Che cosa si potrebbe fare, secondo voi, per rendere la disciplina più aperta e inclusiva?
Se sul piano della formazione le differenze si sono di fatto livellate, sul piano lavorativo ancora queste permangono per quanto riguarda l’inserimento, la possibilità di carriera, il riconoscimento e il divario salariale, nonostante sia del 1956 la legge sulla parità retributiva tra uomo e donna. Parecchie iniziative statali nate per incentivare e tutelare le donne lavoratrici, imprenditrici e libere professioniste andrebbero mantenute e rafforzate e non ridimensionate, come ad esempio sta accadendo con Opzione Donna.
Altri esempi?
Nella manovra finanziaria dell’attuale governo non sono previsti investimenti per favorire l’occupazione femminile, sviluppare i servizi sociali come gli asili nido. Il mese di congedo di maternità andava esteso anche per gli uomini, per spezzare la convinzione che la cura dei figli sia solo un carico femminile. Quello che vogliamo dire è che è necessario ragionare in termini non di singola categoria o ambito disciplinare ma utilizzare gli strumenti del design per incidere in maniera trasversale sull’evoluzione culturale, sulla trasformazione della società, in definitiva sulla vita delle persone: non a caso, si parla oggi di progettazione intersezionale.
Quali sono i vostri progetti più recenti in questo senso?
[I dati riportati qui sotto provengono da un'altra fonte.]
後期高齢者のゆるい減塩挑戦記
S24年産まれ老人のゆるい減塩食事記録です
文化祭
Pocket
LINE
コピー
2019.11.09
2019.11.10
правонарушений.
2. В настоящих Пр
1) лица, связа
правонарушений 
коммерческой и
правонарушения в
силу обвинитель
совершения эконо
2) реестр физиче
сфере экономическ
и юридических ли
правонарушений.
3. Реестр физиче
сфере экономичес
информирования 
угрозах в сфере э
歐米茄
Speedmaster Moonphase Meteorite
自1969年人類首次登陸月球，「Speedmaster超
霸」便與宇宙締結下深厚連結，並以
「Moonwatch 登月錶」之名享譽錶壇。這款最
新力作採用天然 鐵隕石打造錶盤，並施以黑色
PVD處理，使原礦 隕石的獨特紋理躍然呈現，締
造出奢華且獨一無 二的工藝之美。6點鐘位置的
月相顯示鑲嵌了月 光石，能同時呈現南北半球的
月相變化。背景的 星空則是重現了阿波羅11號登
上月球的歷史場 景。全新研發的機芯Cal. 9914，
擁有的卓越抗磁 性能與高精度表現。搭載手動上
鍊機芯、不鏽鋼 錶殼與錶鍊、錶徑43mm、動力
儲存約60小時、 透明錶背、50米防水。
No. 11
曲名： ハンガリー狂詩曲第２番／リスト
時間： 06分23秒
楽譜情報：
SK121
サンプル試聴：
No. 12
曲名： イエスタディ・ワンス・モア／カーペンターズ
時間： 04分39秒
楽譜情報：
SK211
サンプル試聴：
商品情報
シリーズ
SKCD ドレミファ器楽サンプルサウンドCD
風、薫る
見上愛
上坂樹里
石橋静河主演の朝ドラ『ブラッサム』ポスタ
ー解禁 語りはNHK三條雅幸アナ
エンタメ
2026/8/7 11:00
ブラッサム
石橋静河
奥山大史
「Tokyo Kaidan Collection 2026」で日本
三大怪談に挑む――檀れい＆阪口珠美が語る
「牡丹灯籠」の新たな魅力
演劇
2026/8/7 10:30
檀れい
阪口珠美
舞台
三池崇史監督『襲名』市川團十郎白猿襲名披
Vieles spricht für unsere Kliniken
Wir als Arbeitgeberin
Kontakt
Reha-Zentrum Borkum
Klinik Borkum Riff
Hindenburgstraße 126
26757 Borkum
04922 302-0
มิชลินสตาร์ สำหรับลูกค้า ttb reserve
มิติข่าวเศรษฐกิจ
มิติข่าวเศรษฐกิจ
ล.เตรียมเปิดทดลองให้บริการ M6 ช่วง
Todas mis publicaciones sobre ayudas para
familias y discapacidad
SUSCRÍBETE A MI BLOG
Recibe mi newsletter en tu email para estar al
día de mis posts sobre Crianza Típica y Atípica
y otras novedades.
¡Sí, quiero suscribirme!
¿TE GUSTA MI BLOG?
In UNCOVER abbiamo aperto una sezione in ascolto di attiviste e figure di provenienze diverse impegnate nelle tematiche relative alle questioni di genere, mentre nell’edizione 2023 del Premio abbiamo inaugurato una menzione speciale AWDA for Rights! proprio per fare emergere progetti che affrontano tali tematiche. La nostra idea è di fare rete e sistema trasformando AWDA in una piattaforma reale e virtuale in cui ci si possa incontrare, discutere, confrontarsi e provare a modificare tutto ciò che non accoglie le diversità, siano esse di genere o altro, come una ricchezza da coltivare.